Michel Kuka Mboladinga, el aficionado de 49 años de la República Democrática del Congo que se queda totalmente quieto como una estatua durante los 90 minutos, revolucionó las redes tras el partido ante Colombia. Conocido como "Lumumba Vea", el hincha rinde un solemne tributo a Patrice Lumumba, prócer de la independencia congoleña asesinado en 1961, imitando la postura de su monumento en Kinshasa. Tras superar un estricto aislamiento sanitario que le impidió estar en la primera fecha, el icónico seguidor cumplió su sueño de alentar en el Mundial 2026 gracias al financiamiento directo del presidente Félix Tshisekedi y de la federación de su país.
La Copa Mundial de la FIFA 2026 se ha caracterizado por ser un crisol de culturas, pero pocas expresiones de identidad nacional han impactado tanto como la acontecida en el marco del partido entre las selecciones de Colombia y la República Democrática del Congo en Guadalajara. En medio de la marea de aficionados que saltaban y gritaban, un hombre de 49 años llamado Michel Kuka Mboladinga acaparó la atención de las cámaras internacionales al mantenerse estático, con la mirada fija y una seriedad imperturbable durante todo el tiempo reglamentario, emulando a una escultura de bronce.
Bajo el seudónimo de "Lumumba Vea", este carismático seguidor se había convertido en una celebridad durante la última Copa Africana de Naciones por esta particular forma de apoyar a su equipo. Su viaje a la cita mundialista de Norteamérica estuvo a punto de truncarse debido a una alerta sanitaria por brotes de ébola en su país de origen; al haber sido incluido en el grupo oficial a último momento, no alcanzó a cumplir la cuarentena preventiva de 21 días requerida para ingresar a territorio estadounidense antes de la primera fecha, lo que provocó su notable ausencia en el histórico empate 1-1 contra la Portugal de Cristiano Ronaldo. No obstante, el fútbol otorga revanchas y su ansiado debut se dio en suelo mexicano frente al combinado colombiano.

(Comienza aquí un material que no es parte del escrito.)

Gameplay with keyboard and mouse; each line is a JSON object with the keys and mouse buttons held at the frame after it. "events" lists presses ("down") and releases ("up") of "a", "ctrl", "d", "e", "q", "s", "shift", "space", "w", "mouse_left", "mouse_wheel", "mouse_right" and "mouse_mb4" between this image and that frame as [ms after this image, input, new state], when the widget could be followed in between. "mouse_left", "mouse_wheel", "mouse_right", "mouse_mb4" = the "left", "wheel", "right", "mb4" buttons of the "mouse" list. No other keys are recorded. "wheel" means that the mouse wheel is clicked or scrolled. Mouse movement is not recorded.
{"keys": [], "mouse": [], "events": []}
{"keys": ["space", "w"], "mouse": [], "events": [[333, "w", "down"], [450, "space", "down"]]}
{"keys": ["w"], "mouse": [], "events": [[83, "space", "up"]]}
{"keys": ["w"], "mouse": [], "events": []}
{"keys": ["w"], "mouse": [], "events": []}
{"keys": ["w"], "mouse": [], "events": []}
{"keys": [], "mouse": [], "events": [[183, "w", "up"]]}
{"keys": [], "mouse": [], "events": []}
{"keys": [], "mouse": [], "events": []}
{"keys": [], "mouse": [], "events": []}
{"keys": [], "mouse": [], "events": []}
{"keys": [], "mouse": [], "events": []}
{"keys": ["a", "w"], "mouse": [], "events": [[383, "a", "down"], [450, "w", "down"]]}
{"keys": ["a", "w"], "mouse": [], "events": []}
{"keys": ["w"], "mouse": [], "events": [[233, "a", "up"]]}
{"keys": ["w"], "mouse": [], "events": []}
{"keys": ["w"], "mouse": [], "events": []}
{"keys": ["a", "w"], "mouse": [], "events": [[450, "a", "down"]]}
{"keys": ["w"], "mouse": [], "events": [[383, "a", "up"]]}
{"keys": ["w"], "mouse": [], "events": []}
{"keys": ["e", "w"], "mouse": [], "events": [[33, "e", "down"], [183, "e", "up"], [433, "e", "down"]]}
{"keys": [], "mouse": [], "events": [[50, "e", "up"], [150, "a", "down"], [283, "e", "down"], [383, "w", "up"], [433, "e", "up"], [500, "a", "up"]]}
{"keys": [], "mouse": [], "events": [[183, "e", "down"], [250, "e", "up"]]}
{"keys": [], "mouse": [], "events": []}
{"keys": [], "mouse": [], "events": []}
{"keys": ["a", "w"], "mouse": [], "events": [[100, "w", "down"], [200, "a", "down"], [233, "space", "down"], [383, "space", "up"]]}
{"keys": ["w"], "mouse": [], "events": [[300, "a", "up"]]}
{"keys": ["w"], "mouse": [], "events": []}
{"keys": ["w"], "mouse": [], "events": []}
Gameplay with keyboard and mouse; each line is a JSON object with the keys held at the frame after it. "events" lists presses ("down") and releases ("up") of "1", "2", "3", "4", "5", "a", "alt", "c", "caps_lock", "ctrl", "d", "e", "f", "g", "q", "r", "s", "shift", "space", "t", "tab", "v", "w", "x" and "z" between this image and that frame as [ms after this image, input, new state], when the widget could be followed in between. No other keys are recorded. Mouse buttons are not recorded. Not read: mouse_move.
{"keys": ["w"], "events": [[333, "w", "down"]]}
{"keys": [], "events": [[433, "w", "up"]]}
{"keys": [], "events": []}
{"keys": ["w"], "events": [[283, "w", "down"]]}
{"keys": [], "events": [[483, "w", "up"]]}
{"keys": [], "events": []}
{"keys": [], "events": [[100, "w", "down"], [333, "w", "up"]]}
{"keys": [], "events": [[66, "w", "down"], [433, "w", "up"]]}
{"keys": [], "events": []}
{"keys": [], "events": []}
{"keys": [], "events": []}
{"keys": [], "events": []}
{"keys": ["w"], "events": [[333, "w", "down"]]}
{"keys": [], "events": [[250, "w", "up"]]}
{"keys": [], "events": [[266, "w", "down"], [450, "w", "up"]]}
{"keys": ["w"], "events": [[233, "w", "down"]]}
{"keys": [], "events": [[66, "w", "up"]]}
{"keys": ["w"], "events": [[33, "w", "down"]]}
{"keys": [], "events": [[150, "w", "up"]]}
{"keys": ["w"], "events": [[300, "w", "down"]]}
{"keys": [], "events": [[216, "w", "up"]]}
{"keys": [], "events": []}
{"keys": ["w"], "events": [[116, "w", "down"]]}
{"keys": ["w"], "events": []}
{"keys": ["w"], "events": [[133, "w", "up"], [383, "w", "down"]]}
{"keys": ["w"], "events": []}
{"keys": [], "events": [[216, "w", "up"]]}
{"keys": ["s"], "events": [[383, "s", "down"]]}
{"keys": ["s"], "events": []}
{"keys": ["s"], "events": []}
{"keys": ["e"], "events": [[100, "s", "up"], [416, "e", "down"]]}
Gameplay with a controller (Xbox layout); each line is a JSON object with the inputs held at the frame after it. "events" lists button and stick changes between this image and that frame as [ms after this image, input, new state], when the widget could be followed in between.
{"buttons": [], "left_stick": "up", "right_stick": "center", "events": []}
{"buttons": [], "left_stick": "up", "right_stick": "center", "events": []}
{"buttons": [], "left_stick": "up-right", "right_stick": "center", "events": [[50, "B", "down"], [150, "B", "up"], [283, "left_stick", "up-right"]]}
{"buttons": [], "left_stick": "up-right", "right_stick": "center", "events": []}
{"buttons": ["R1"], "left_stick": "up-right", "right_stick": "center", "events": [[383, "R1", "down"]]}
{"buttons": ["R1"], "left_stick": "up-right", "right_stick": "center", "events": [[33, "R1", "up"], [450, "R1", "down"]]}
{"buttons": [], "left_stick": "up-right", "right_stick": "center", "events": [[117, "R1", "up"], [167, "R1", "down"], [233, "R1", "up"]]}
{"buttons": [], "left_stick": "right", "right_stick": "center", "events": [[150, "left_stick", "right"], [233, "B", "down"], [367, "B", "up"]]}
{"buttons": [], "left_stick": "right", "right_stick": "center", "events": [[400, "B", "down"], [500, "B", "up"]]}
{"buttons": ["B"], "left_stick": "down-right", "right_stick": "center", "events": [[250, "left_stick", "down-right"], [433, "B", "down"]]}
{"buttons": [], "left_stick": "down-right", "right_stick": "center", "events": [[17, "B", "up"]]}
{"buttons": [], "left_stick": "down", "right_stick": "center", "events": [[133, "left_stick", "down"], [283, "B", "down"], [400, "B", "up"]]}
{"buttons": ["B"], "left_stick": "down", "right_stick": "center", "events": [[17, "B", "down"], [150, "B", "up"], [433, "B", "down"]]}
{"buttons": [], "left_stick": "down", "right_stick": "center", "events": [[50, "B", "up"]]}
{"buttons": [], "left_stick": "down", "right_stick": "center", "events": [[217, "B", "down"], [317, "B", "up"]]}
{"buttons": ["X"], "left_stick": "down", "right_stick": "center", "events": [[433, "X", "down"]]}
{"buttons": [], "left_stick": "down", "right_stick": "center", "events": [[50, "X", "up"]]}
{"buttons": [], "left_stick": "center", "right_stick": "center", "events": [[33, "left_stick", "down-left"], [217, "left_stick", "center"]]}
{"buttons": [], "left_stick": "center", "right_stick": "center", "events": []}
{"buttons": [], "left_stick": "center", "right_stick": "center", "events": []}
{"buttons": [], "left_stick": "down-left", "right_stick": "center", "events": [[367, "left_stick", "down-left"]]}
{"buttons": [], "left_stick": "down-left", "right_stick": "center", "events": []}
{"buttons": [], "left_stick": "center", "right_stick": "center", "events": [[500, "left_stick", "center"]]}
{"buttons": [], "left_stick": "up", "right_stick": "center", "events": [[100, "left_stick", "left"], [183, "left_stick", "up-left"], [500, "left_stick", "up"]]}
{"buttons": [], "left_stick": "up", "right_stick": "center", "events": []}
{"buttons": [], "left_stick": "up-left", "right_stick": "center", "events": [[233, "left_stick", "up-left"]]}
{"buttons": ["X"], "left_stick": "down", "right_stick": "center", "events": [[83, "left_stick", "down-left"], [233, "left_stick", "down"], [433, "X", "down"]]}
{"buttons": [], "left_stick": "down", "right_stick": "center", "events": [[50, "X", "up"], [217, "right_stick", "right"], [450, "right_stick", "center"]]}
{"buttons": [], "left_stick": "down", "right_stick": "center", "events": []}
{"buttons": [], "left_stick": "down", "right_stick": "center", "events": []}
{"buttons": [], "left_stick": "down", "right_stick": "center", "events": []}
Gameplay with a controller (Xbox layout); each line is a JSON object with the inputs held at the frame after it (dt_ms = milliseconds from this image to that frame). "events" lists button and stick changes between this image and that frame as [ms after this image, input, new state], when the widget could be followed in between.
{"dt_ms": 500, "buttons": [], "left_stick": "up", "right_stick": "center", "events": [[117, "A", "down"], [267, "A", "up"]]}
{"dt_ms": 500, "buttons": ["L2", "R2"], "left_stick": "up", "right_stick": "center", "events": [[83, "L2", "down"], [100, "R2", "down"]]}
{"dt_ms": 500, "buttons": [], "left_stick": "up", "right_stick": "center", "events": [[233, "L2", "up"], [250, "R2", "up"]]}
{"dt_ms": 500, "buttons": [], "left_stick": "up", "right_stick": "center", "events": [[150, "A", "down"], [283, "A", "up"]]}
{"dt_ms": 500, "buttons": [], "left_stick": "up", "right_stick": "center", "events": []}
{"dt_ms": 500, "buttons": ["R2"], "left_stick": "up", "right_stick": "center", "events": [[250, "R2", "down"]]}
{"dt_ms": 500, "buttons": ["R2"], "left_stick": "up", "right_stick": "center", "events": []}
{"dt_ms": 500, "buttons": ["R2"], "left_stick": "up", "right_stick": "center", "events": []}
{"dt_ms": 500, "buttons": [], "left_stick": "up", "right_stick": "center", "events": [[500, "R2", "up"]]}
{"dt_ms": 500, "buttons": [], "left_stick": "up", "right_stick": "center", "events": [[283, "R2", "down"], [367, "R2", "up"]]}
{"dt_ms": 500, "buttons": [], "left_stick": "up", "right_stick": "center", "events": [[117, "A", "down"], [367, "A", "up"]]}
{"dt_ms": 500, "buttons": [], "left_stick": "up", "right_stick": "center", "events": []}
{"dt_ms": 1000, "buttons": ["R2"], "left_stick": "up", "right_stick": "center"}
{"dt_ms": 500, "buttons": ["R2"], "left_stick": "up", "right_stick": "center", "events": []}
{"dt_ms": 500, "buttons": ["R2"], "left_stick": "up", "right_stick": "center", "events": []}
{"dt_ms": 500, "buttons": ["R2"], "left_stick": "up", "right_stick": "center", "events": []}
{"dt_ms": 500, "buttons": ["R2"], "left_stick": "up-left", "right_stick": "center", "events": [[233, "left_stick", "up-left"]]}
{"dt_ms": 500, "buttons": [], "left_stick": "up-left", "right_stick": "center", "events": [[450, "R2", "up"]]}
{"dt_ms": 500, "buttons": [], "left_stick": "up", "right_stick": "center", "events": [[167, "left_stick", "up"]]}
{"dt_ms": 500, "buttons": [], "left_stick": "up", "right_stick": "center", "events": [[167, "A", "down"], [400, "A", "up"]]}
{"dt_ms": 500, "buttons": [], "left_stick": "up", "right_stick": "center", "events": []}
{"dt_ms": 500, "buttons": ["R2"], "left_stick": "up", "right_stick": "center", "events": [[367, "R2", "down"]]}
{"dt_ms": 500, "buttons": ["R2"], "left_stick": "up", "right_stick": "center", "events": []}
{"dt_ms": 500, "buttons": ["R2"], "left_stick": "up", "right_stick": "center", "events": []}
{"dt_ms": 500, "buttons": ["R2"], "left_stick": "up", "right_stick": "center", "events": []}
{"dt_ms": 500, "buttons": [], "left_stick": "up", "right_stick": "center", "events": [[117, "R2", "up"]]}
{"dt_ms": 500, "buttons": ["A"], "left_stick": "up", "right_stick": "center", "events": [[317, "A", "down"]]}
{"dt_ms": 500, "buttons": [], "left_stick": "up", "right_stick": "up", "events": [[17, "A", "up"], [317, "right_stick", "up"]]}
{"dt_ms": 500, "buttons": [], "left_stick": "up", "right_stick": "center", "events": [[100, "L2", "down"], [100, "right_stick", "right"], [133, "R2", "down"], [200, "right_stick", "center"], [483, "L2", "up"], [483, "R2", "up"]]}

Un tributo a Patrice Lumumba y las raíces de Zaire
La razón detrás de su quietud es un tributo directo a Patrice Lumumba, uno de los héroes más significativos del continente africano, quien lideró el proceso de emancipación colonial del Congo frente a la corona belga en 1960. Lumumba, célebre por sus discursos frontales contra la desigualdad y la explotación de los recursos naturales, gobernó de manera efímera antes de su trágico asesinato en 1961, convirtiéndose en un símbolo eterno de libertad. Michel Kuka viste trajes coloridos y adopta la misma postura de la estatua erigida en honor al prócer en Kinshasa, buscando que las nuevas generaciones no olviden el costo de su soberanía.
Esta Copa del Mundo representa un hito sin precedentes para la República Democrática del Congo, un país que arrastra una curiosa metamorfosis de identidad. Entre los años 1971 y 1997, el régimen de Mobutu Sese Seko rebautizó a la nación con el nombre de Zaire, denominación con la cual disputaron el Mundial de Alemania 1974, registrando allí su única participación previa en el torneo más importante del planeta. Con el retorno de su nombre actual y el apoyo económico de la federación y del mandatario Félix Tshisekedi —quien costeó pasajes, hospedaje y entradas para el icónico hincha a petición del plantel de jugadores—, el Congo demuestra que su regreso a la élite del balompié está profundamente ligado al rescate de su historia.